After the wellbore debris is removed, fluid flow through the mandrel may be stopped and the tool 200 may be lowered to conduct a wellbore operation, such as retrieval of a packer and/or packer plug. The tool 200 may be lowered until the flushing sleeve 240 engages an upper end of the packer and/or packer plug, which will retract the flushing sleeve 240 relative to the mandrel 210 and the downhole tool 250. Further lowering of the tool 200 allows the mandrel 210 and the downhole tool 250 to move downward relative to the flushing sleeve 240 so that the downhole tool 250 can be moved to a position, such as partially outside of the bore of the flushing sleeve 240 as illustrated in FIG. 6A, to conduct the wellbore operation without interference with the flushing sleeve 240.

At any time during the debris removal operation, if the tool 200 is lowered too rapidly such that the lower end of the flushing sleeve 240 is plugged off, the pressure in the equalization chamber 245 may increase and/or equalize with the pressure in the flow chamber 269 and the piston chamber 230. The equalization of pressure and the reduced fluid flow through the ports 212, 232 may cause the downward force on the piston member 230 and thus the flushing sleeve 240 to approach zero. As a result, the flushing sleeve 240 can be retracted clear of the debris to prevent the plugging and permit continued removal of the debris. This “self-regulating” feature enhances rapid flushing and removal of stubborn debris.

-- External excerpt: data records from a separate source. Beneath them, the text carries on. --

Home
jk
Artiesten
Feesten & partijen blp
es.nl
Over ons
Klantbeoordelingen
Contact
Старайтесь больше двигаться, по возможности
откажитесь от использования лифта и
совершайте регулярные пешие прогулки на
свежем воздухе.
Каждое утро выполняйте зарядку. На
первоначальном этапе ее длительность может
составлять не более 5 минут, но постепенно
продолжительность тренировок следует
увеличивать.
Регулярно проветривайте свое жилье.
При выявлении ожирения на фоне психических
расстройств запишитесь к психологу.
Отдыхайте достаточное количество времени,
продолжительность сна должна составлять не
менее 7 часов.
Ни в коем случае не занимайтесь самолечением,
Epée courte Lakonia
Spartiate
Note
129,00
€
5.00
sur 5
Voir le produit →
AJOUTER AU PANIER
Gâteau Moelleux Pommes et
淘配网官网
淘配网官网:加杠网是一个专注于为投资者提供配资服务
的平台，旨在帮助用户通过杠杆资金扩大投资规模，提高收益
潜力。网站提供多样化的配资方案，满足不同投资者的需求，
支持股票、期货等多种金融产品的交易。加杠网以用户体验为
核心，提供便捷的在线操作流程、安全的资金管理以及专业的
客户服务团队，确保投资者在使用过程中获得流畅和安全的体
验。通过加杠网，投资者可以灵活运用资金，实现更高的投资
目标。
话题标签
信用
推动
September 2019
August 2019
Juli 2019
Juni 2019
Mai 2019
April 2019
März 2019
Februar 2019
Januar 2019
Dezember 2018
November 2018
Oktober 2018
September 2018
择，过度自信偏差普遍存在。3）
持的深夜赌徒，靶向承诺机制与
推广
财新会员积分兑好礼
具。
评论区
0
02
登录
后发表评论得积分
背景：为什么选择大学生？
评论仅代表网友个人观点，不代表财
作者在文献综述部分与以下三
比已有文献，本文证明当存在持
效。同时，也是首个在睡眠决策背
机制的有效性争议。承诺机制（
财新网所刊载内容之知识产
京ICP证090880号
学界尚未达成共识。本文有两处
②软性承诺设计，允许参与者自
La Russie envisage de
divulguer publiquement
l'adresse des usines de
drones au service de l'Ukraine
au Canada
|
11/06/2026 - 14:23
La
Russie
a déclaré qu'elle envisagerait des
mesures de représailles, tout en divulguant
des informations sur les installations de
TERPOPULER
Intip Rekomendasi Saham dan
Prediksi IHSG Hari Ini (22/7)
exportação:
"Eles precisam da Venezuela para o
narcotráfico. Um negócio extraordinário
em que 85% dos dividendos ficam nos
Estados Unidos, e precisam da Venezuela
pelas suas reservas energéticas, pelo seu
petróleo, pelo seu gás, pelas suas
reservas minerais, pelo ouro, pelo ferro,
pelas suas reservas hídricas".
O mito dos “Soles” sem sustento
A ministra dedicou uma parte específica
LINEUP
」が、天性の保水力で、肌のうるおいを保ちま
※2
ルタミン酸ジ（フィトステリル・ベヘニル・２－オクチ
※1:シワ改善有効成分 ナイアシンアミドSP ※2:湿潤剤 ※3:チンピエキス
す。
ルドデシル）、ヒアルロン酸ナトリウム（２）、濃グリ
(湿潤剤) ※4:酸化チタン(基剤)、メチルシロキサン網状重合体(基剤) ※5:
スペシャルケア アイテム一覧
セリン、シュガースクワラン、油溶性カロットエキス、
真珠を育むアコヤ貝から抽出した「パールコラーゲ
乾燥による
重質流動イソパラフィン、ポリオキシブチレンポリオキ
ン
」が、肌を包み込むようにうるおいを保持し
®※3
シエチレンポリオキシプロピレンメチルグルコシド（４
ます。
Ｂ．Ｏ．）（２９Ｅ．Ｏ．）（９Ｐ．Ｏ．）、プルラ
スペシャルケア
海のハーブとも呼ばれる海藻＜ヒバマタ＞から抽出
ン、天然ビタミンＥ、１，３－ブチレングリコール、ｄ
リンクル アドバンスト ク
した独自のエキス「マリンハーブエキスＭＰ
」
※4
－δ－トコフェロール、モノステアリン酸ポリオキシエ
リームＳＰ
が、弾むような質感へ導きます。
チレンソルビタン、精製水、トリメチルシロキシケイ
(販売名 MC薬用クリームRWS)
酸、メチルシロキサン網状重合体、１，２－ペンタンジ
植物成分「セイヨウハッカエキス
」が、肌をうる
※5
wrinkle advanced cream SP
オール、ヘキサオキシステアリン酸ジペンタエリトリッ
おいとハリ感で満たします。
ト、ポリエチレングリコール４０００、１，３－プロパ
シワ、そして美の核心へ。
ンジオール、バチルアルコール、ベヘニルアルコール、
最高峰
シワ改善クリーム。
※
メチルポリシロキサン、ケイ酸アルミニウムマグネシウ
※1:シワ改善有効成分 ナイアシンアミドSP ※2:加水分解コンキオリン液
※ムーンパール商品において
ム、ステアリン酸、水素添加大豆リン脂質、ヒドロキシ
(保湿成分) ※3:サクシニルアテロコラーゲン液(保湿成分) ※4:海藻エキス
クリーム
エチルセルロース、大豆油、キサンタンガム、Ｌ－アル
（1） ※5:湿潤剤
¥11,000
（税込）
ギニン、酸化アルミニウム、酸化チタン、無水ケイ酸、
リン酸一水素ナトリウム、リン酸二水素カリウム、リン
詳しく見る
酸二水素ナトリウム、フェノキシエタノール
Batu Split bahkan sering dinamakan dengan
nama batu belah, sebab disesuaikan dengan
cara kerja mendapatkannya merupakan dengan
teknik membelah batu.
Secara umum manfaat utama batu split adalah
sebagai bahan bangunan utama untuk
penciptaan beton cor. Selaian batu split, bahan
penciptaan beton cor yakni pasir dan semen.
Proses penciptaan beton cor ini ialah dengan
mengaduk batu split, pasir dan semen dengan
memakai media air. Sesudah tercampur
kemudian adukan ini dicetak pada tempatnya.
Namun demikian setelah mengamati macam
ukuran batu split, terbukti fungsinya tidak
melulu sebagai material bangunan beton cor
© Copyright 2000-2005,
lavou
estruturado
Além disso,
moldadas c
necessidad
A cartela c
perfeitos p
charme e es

By reducing fluid flow rate, the hydraulic force on the piston member 230 can be removed. With no hydraulic force on the piston member 230, the positions of the flushing sleeve 240 and the downhole 250 can be determined by measuring the weight or load of the tool 200 at different elevations. For example, the weight of the flushing sleeve 240 and the sliding sleeve 220 are transferred to the wellbore packer and/or packer plug when in contact. The change in the load on the tool 200 may provide an indication at the surface of the wellbore regarding the position of the tool 200 relative to the packer and/or packer plug. In one embodiment, the lower end 204 of the mandrel 210 may include one or more ports that are in fluid communication with the piston chamber 235 and/or the equalization chamber 245 when the piston member 230 is at full stroke, to thereby indicate the position of the piston member 230, the sliding sleeve 220, and/or the flushing sleeve 240.

While the foregoing is directed to embodiments of the invention, other and further embodiments of the invention may be devised without departing from the basic scope thereof, and the scope thereof is determined by the claims that follow.